== Instructions to follow ==
Repeat nothing but the lines below running from the one containing "Adventure Comics (1938) #110" to the one containing "Former Senators Find New Teams and". Keep both end lines.

Stored data:

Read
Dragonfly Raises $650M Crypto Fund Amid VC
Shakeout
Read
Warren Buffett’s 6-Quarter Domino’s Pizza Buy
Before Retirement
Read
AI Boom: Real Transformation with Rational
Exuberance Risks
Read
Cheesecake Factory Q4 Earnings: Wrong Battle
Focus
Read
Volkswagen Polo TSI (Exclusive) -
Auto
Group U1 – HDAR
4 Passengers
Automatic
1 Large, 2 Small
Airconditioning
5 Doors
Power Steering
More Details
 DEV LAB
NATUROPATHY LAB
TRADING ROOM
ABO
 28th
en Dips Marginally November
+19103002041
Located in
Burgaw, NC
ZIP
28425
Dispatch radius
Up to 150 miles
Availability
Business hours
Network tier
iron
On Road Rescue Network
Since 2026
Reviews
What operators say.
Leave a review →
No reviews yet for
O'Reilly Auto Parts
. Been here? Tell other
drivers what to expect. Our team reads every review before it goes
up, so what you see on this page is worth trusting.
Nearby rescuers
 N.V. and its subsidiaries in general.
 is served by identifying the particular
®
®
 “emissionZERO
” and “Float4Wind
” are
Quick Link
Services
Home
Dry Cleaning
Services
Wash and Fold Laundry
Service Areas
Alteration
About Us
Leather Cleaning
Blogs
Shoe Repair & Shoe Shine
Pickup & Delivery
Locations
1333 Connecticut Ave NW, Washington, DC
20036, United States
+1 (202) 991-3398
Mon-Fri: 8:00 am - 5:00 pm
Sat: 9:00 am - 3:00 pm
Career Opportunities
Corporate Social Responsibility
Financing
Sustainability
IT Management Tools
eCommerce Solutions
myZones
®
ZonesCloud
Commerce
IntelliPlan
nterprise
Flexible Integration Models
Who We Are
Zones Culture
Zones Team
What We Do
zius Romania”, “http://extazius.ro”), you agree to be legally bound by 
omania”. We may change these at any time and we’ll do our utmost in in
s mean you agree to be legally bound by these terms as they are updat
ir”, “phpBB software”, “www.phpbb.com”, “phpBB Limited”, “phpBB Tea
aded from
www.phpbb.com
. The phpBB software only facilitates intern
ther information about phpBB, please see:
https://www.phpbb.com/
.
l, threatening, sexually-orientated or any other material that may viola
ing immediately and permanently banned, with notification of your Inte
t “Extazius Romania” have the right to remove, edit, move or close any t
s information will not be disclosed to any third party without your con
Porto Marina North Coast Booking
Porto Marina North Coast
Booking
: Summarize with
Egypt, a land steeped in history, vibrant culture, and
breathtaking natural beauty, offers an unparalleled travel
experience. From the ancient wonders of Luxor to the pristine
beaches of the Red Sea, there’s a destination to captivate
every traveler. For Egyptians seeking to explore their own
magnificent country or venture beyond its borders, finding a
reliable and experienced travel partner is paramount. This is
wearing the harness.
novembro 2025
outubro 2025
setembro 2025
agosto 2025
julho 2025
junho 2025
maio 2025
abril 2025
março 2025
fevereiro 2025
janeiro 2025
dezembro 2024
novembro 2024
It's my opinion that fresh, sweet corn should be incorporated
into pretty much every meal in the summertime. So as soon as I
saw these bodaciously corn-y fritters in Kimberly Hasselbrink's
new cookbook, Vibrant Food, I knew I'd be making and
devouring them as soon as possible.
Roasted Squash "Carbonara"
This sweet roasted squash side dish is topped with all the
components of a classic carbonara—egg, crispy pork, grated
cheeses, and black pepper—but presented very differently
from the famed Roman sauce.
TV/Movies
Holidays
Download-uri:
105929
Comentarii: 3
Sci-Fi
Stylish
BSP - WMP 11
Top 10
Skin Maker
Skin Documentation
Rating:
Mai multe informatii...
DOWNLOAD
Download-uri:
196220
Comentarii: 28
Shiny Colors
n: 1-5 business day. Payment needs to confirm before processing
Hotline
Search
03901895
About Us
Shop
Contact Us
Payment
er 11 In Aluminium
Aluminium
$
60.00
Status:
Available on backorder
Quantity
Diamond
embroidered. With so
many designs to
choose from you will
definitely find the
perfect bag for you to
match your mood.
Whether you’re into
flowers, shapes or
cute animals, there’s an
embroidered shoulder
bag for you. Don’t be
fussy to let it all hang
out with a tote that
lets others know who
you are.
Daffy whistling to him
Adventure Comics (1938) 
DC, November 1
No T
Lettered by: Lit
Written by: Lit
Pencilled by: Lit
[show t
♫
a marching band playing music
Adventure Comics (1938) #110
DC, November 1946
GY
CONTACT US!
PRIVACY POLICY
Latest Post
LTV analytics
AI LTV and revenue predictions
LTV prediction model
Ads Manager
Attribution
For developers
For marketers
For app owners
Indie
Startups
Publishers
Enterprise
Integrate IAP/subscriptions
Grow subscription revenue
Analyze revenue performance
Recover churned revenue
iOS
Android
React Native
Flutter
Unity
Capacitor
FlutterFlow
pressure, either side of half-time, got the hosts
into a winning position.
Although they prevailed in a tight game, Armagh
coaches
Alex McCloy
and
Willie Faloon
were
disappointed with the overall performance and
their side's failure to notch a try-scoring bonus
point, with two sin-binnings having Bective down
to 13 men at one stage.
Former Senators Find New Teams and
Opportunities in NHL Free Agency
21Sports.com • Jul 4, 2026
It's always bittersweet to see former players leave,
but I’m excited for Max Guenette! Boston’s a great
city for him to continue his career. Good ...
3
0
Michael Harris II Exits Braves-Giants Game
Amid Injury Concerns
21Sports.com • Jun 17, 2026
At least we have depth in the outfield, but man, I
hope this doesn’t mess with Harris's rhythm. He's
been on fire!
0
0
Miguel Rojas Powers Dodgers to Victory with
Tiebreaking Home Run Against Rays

== Response box ==
Adventure Comics (1938) #110
DC, November 1946
GY
CONTACT US!
PRIVACY POLICY
Latest Post
LTV analytics
AI LTV and revenue predictions
LTV prediction model
Ads Manager
Attribution
For developers
For marketers
For app owners
Indie
Startups
Publishers
Enterprise
Integrate IAP/subscriptions
Grow subscription revenue
Analyze revenue performance
Recover churned revenue
iOS
Android
React Native
Flutter
Unity
Capacitor
FlutterFlow
pressure, either side of half-time, got the hosts
into a winning position.
Although they prevailed in a tight game, Armagh
coaches
Alex McCloy
and
Willie Faloon
were
disappointed with the overall performance and
their side's failure to notch a try-scoring bonus
point, with two sin-binnings having Bective down
to 13 men at one stage.
Former Senators Find New Teams and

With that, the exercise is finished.